A verbatim copy of the lines from the one with "left shoulder: (421, 322, 18)" through the final line below is required; print it and nothing else.
[Opening INFORMATION GIVEN section]
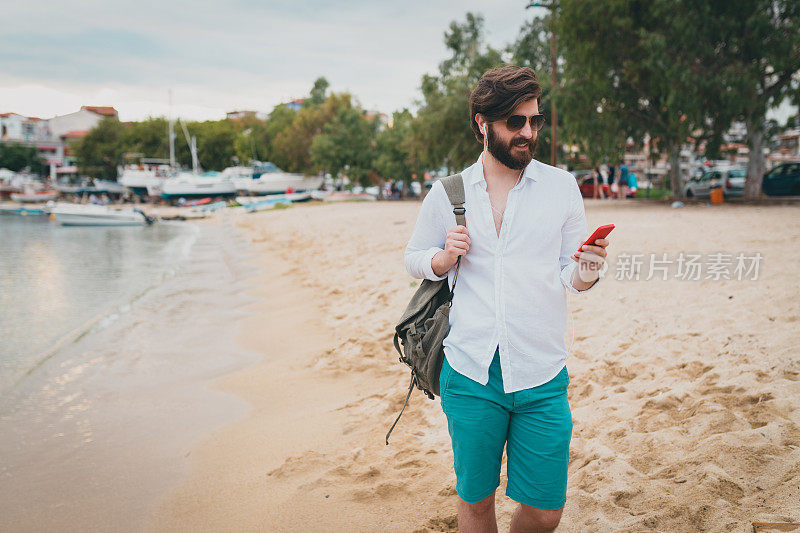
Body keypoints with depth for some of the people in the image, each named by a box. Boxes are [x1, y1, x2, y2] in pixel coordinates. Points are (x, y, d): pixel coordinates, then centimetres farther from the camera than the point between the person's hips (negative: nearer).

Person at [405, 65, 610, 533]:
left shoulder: (561, 185, 3)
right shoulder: (448, 192, 3)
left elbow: (571, 278, 5)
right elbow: (415, 260, 15)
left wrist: (587, 271, -18)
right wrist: (446, 257, -7)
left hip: (542, 377, 0)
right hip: (469, 374, 0)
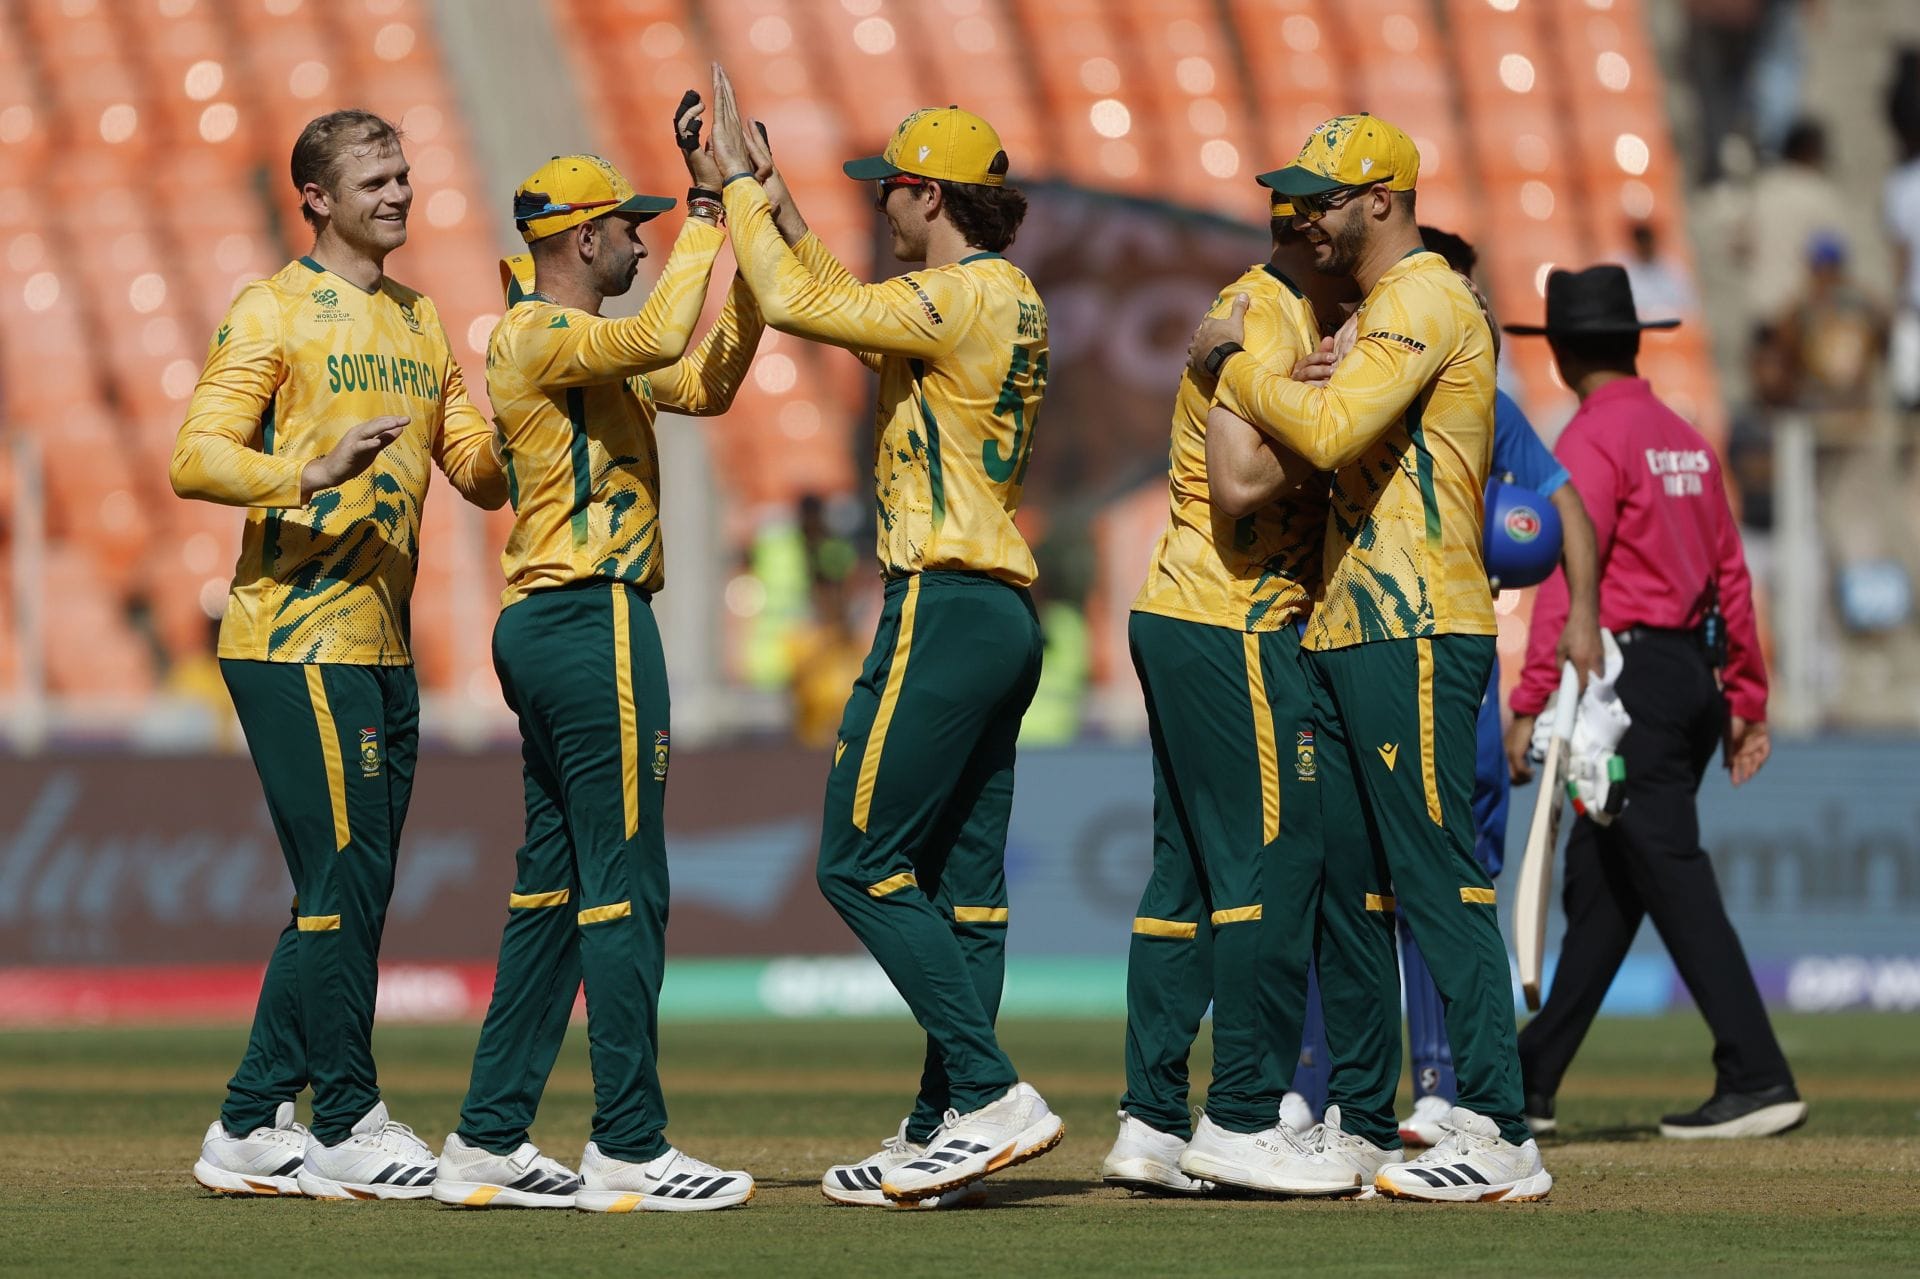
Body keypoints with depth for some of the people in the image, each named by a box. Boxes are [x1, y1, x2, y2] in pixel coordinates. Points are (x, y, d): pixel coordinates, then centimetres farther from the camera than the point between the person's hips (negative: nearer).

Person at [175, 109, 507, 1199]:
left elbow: (485, 474, 16)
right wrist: (311, 473, -28)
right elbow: (195, 458, -13)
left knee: (346, 897, 8)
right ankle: (348, 1126, -2)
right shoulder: (274, 310, -4)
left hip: (384, 651, 8)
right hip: (294, 643, -8)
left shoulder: (421, 322, 18)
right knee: (345, 880, -9)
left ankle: (252, 1129, 14)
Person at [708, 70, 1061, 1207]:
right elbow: (842, 307, 27)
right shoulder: (1013, 302, 16)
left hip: (944, 607, -10)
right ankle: (943, 1133, 10)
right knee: (964, 882, 8)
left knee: (865, 864, -7)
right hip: (1006, 613, 10)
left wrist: (739, 184, -7)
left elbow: (798, 304, -18)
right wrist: (771, 202, 25)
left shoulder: (961, 298, -13)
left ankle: (994, 1095, -14)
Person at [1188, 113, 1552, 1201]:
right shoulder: (1381, 314, 24)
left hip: (1416, 633, -11)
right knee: (1346, 886, 12)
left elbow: (1329, 429, -22)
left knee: (1440, 883, -14)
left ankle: (1500, 1137, -18)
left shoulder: (1425, 300, -10)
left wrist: (1235, 364, -8)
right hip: (1346, 631, 11)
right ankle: (1360, 1123, 18)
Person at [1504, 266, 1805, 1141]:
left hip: (1633, 675, -9)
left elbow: (1568, 578, -17)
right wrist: (1747, 699, 19)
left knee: (1674, 879, -11)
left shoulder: (1592, 441, -10)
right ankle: (1531, 1080, 19)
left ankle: (1757, 1079, -17)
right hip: (1698, 674, 9)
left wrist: (1529, 704, -18)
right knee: (1599, 881, 13)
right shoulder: (1686, 441, 15)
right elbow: (1731, 575, 16)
[Closing INFORMATION GIVEN section]
> _YOUR RESPONSE_
left shoulder: (421, 322, 18)
right knee: (345, 880, -9)
left ankle: (252, 1129, 14)
Person at [708, 70, 1061, 1207]:
right elbow: (842, 307, 27)
right shoulder: (1013, 302, 16)
left hip: (944, 607, -10)
right ankle: (943, 1133, 10)
right knee: (964, 882, 8)
left knee: (865, 864, -7)
right hip: (1006, 613, 10)
left wrist: (739, 184, -7)
left elbow: (798, 304, -18)
right wrist: (771, 202, 25)
left shoulder: (961, 298, -13)
left ankle: (994, 1095, -14)
Person at [1188, 113, 1552, 1201]:
right shoulder: (1381, 314, 24)
left hip: (1416, 633, -11)
right knee: (1346, 886, 12)
left elbow: (1329, 429, -22)
left knee: (1440, 883, -14)
left ankle: (1500, 1137, -18)
left shoulder: (1425, 300, -10)
left wrist: (1235, 364, -8)
right hip: (1346, 631, 11)
right ankle: (1360, 1123, 18)
Person at [1504, 266, 1805, 1141]:
left hip: (1633, 675, -9)
left elbow: (1568, 578, -17)
right wrist: (1747, 699, 19)
left knee: (1674, 879, -11)
left shoulder: (1592, 441, -10)
right ankle: (1531, 1080, 19)
left ankle: (1757, 1079, -17)
right hip: (1698, 674, 9)
left wrist: (1529, 704, -18)
right knee: (1599, 881, 13)
right shoulder: (1686, 441, 15)
right elbow: (1731, 575, 16)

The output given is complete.